### Texto para leer

I
Me quedaban veinte pesos exactos: el precio de un pan con jamón (en realidad no mucho jamón) que el vendedor cortó en diagonal para formar dos triángulos geométricamente idénticos. Iba a darle un mordisco cuando apareció Deb-Deb. Sollozaba de modo imperceptible.
—¿Qué ocurre? —le dije.
—No alcanzaron los libros…
—¿Cómo que no alcanzaron? —puse cara de asombro— ¿No tenías un tique?
—Igual no alcanzaron…
—Ah, no te preocupes —intenté consolarla—. Voy a prestarte el mío.
Sonreí. Mostré mi ejemplar de El hombre que amaba a los perros. Le ofrecí una mitad del sándwich.
—No quiero —dijo Deb-Deb.
Una hora antes la había saludado en medio del tumulto, junto a la sala Nicolás Guillén de La Cabaña, en cuyo interior se presentaba la más reciente novela de Leonardo Padura. Alguien había tenido la feliz idea de entregar un número a cada uno de los interesados en comprar el volumen. Se repartirían tantos papelitos como libros se pusieran a la venta. Cuatrocientos en total, según anuncio de UNIÓN. Por alguna buena razón la estrategia terminó en fracaso y Deb-Deb no pudo conseguir ninguno.
—Después nos vemos —dijo y desapareció entre la gente.

######
### Datos guardados

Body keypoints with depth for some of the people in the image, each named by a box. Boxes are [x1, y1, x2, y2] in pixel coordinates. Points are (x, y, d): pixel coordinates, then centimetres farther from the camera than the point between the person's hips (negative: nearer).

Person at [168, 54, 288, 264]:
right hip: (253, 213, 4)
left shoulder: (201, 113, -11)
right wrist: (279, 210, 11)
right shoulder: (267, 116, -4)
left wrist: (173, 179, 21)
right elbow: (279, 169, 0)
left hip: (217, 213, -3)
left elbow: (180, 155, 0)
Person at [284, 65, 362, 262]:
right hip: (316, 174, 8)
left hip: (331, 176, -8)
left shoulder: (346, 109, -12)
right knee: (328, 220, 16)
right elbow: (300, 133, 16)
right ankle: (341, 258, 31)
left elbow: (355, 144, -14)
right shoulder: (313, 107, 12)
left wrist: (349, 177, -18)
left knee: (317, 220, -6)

######
### Datos guardados

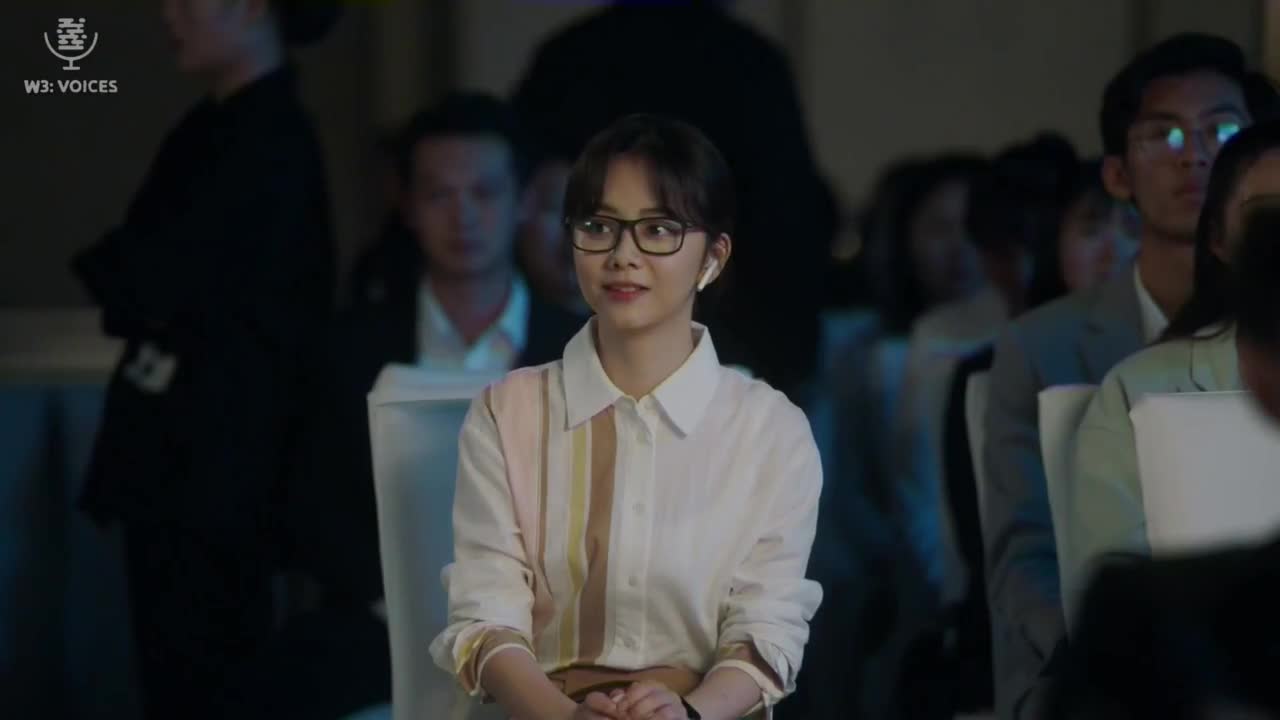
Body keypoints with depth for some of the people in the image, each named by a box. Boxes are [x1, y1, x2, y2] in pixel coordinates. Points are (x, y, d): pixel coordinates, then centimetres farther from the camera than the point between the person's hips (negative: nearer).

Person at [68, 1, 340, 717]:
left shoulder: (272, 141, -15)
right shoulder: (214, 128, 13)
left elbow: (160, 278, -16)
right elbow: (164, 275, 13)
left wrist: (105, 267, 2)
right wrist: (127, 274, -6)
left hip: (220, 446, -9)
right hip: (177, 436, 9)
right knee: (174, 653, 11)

######

### [Instrucciones]
Contesta estas preguntas sobre el texto para leer:
1. ¿Cuántos pesos quedaban al principio?
2. ¿Qué libro se le muestra a Deb-Deb?
3. ¿Cuántos libros se pondrían a la venta, según el anuncio de UNIÓN?

### [Respuesta]
1. Veinte pesos exactos.
2. El hombre que amaba a los perros.
3. Cuatrocientos.